La niña tenía aún las manos enlazadas sobre el pecho, como si sostuviera un talismán entre ellas. Sus grandes ojos oscuros eran tan suplicantes que Barbara deseó decirle con brusquedad que se endureciera, que se acostumbrara a la vida. En cambio, tiró el cigarrillo a las losas, lo aplastó con la punta de la bamba y guardó la colilla en el bolsillo de los pantalones.

– Escríbele una nota -dijo-. Te esperaré.

La sonrisa de Hadiyyah fue beatífica. Giró en redondo. Entró como una flecha en el piso. La franja de luz se ensanchó cuando entró en la habitación del fondo. Volvió en menos de dos minutos.

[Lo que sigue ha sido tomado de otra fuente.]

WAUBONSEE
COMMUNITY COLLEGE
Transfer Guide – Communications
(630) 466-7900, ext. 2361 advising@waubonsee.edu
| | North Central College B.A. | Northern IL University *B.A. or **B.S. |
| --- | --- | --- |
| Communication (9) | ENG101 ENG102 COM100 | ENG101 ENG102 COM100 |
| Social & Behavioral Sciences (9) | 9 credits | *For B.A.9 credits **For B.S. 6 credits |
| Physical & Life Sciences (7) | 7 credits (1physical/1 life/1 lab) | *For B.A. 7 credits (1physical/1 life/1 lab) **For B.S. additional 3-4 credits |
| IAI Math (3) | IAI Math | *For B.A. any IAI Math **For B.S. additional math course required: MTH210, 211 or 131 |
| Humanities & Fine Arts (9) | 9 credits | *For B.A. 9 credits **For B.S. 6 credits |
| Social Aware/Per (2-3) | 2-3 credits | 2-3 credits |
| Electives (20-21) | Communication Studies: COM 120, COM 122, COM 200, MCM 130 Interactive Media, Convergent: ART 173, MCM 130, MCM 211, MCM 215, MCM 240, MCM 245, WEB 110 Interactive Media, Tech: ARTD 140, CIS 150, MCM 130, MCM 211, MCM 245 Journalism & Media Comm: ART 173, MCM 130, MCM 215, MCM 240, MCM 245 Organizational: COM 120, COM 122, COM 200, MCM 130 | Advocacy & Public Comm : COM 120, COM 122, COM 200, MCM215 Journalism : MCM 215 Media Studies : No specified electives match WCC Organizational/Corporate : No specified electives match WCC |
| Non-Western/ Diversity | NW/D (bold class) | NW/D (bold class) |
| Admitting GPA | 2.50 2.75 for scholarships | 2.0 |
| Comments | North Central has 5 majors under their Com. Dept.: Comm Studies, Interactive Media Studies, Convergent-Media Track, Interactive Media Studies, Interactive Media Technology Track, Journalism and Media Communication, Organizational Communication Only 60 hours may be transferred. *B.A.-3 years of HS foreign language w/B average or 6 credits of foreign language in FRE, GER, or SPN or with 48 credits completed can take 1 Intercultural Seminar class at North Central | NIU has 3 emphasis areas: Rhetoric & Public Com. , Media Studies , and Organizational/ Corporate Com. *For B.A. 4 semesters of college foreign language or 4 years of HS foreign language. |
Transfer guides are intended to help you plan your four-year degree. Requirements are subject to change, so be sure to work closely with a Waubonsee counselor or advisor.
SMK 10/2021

– He pegado la nota a la lámpara -confesó-, pero no es probable que se despierte. No suele hacerlo, a menos que yo tenga pesadillas.

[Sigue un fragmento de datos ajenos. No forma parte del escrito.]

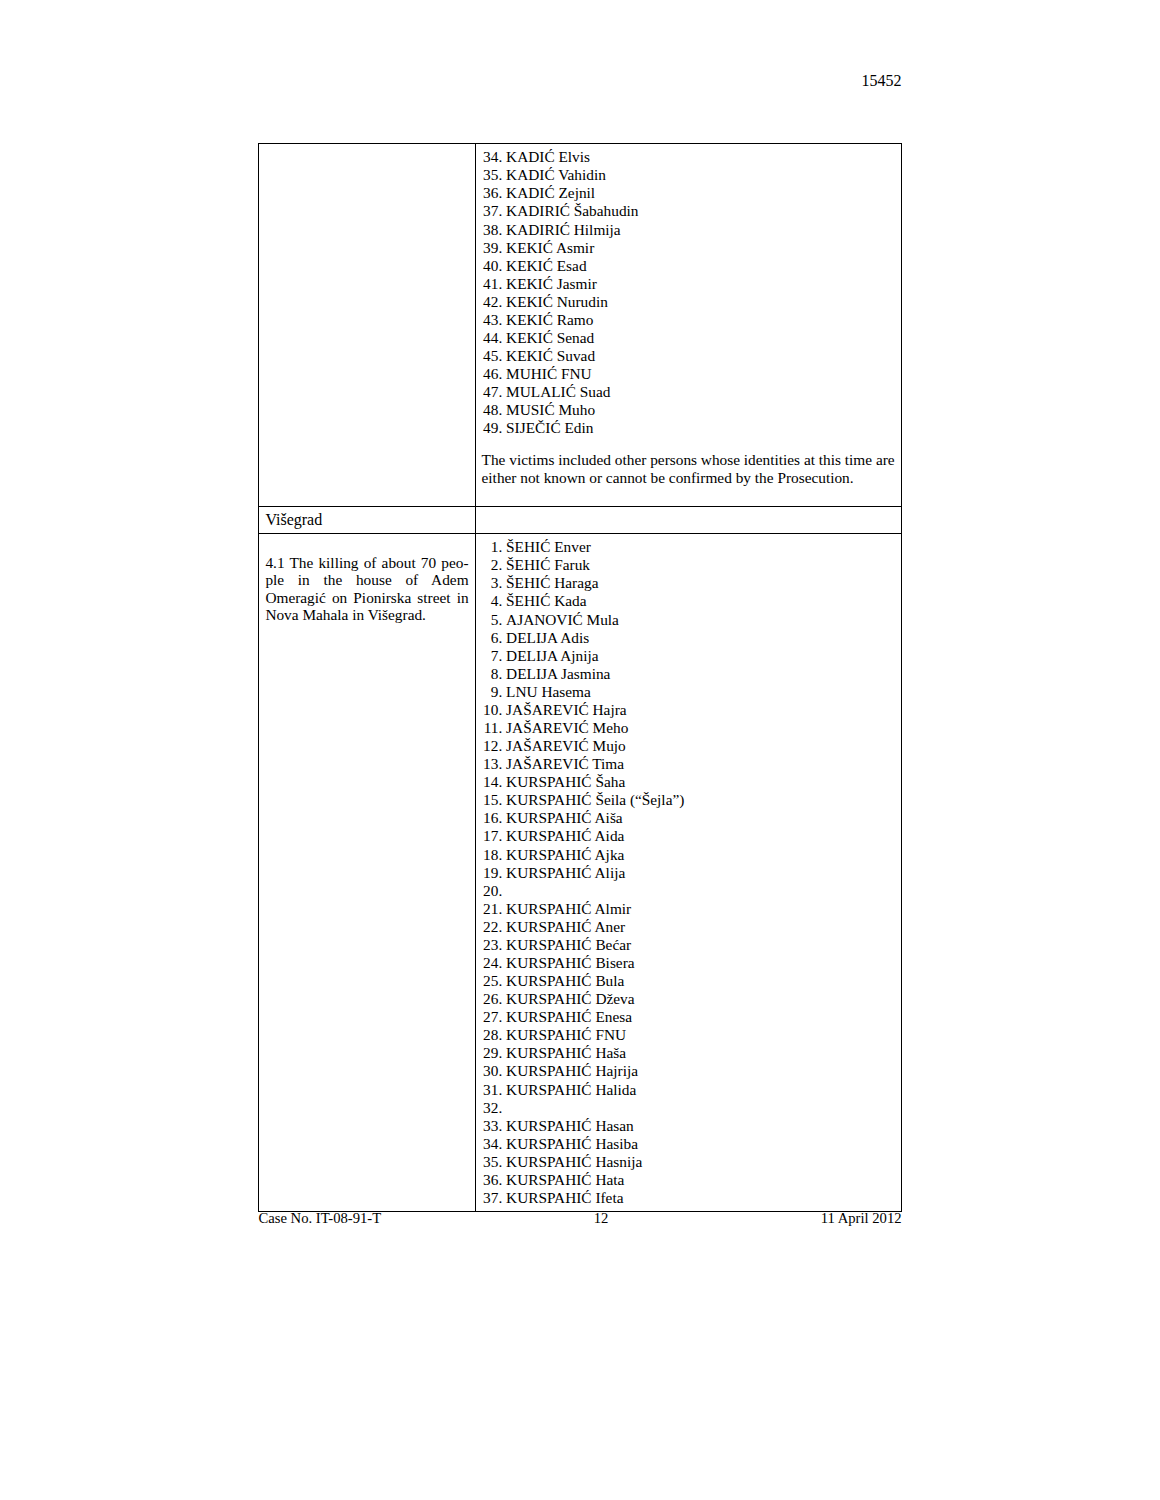15452
| | KADIĆ Elvis KADIĆ Vahidin KADIĆ Zejnil KADIRIĆ Šabahudin KADIRIĆ Hilmija KEKIĆ Asmir KEKIĆ Esad KEKIĆ Jasmir KEKIĆ Nurudin KEKIĆ Ramo KEKIĆ Senad KEKIĆ Suvad MUHIĆ FNU MULALIĆ Suad MUSIĆ Muho SIJEČIĆ Edin The victims included other persons whose identities at this time are either not known or cannot be confirmed by the Prosecution. |
| Višegrad | |
| 4.1 The killing of about 70 people in the house of Adem Omeragić on Pionirska street in Nova Mahala in Višegrad. | ŠEHIĆ Enver ŠEHIĆ Faruk ŠEHIĆ Haraga ŠEHIĆ Kada AJANOVIĆ Mula DELIJA Adis DELIJA Ajnija DELIJA Jasmina LNU Hasema JAŠAREVIĆ Hajra JAŠAREVIĆ Meho JAŠAREVIĆ Mujo JAŠAREVIĆ Tima KURSPAHIĆ Šaha KURSPAHIĆ Šeila (“Šejla”) KURSPAHIĆ Aiša KURSPAHIĆ Aida KURSPAHIĆ Ajka KURSPAHIĆ Alija KURSPAHIĆ Almir KURSPAHIĆ Aner KURSPAHIĆ Bećar KURSPAHIĆ Bisera KURSPAHIĆ Bula KURSPAHIĆ Dževa KURSPAHIĆ Enesa KURSPAHIĆ FNU KURSPAHIĆ Haša KURSPAHIĆ Hajrija KURSPAHIĆ Halida KURSPAHIĆ Hasan KURSPAHIĆ Hasiba KURSPAHIĆ Hasnija KURSPAHIĆ Hata KURSPAHIĆ Ifeta |
Case No. IT-08-91-T
12
11 April 2012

– Muy bien. -Barbara se encaminó a los peldaños-. Por aquí.

– Conozco el camino. -Hadiyyah se adelantó-. La semana que viene es mi cumpleaños -gritó sin mirar atrás-. Cumpliré ocho. Papá me ha dado permiso para celebrar una fiesta. Dice que me traerá pasteles de chocolate y helado de fresa. ¿Vendrá? No hace falta que traiga un regalo.

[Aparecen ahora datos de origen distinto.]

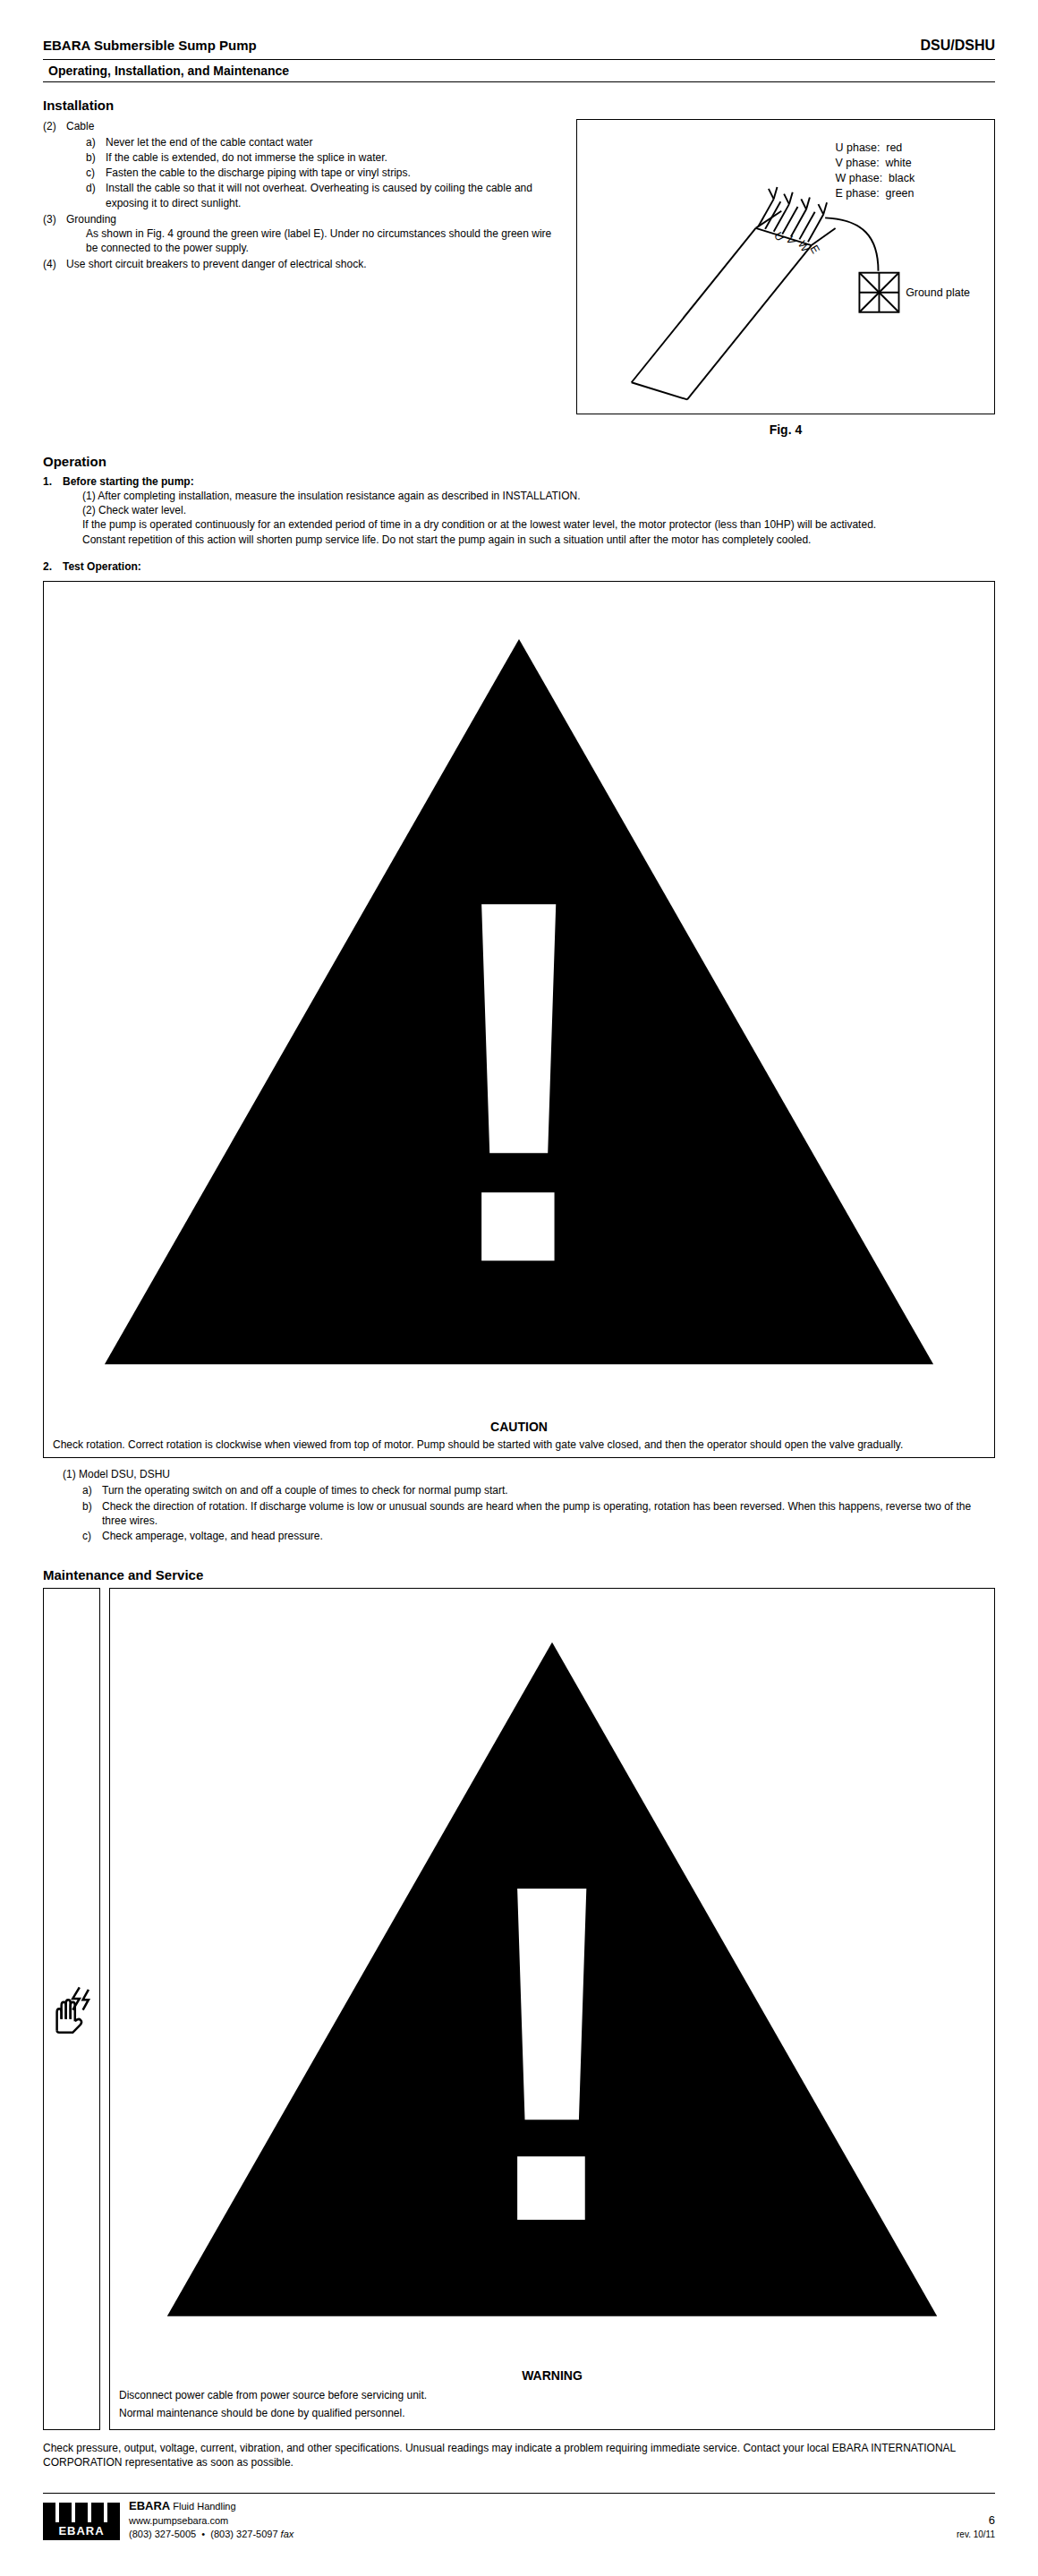EBARA Submersible Sump Pump
DSU/DSHU
Operating, Installation, and Maintenance
Installation
(2) Cable
a) Never let the end of the cable contact water
b) If the cable is extended, do not immerse the splice in water.
c) Fasten the cable to the discharge piping with tape or vinyl strips.
d) Install the cable so that it will not overheat. Overheating is caused by coiling the cable and exposing it to direct sunlight.
(3) Grounding
As shown in Fig. 4 ground the green wire (label E). Under no circumstances should the green wire be connected to the power supply.
(4) Use short circuit breakers to prevent danger of electrical shock.
U V W E U phase: red V phase: white W phase: black E phase: green Ground plate
Fig. 4
Operation
1. Before starting the pump:
(1) After completing installation, measure the insulation resistance again as described in INSTALLATION.
(2) Check water level.
If the pump is operated continuously for an extended period of time in a dry condition or at the lowest water level, the motor protector (less than 10HP) will be activated.
Constant repetition of this action will shorten pump service life. Do not start the pump again in such a situation until after the motor has completely cooled.
2. Test Operation:
! CAUTION
Check rotation. Correct rotation is clockwise when viewed from top of motor. Pump should be started with gate valve closed, and then the operator should open the valve gradually.
(1) Model DSU, DSHU
a) Turn the operating switch on and off a couple of times to check for normal pump start.
b) Check the direction of rotation. If discharge volume is low or unusual sounds are heard when the pump is operating, rotation has been reversed. When this happens, reverse two of the three wires.
c) Check amperage, voltage, and head pressure.
Maintenance and Service
! WARNING
Disconnect power cable from power source before servicing unit.
Normal maintenance should be done by qualified personnel.
Check pressure, output, voltage, current, vibration, and other specifications. Unusual readings may indicate a problem requiring immediate service. Contact your local EBARA INTERNATIONAL CORPORATION representative as soon as possible.
EBARA
EBARA Fluid Handling
www.pumpsebara.com
(803) 327-5005 • (803) 327-5097 fax
6
rev. 10/11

Se alejó sin esperar la respuesta.

Barbara observó que no se había puesto los zapatos. Fantástico, pensó. La niña cogería una pulmonía y ella sería la culpable.

Alcanzó a Hadiyyah en el parche de césped que separaba la casa principal de la casa de Barbara. La niña se había detenido para enderezar un triciclo volcado.

– Es de Quentin -dijo-. Siempre deja sus cosas fuera. Su mamá se enfada mucho y le grita desde las ventanas, pero él nunca le hace caso. Supongo que no sabe lo que ella quiere de él, ¿verdad?

No esperó a la respuesta. Señaló una meridiana de lona plegable, y después una mesa de plástico blanca y dos sillas a juego.

– Es de la señora Downey. Vive en el estudio. ¿La conoce? Tiene un gato llamado Jones. Y esas son de los Jensen. No me caen muy bien, los Jensen, quiero decir, pero usted no se lo dirá, ¿verdad?

– Mamá tiene la última palabra a ese respecto.

Hadiyyah arrugó la nariz.

– Es usted un poco descarada, ¿verdad? Papá no quiere que sea descarada con la gente. Tendrá que ir con cuidado cuando le conozca, ¿vale? Es importante que le caiga bien, así podrá venir a la fiesta. Es por mi cumpleaños. Es…

– La semana que viene, sí.

Barbara condujo a la niña hasta la puerta principal y buscó la llave en su bolso. Abrió la puerta y encendió la luz del techo. Hadiyyah pasó delante.

– ¡Qué bonita! -exclamó-. Es perfecta. Igual que una casa de muñecas. -Se precipitó al centro de la sala y empezó a dar vueltas-. Ojalá viviera aquí. Ojalá. Ojalá.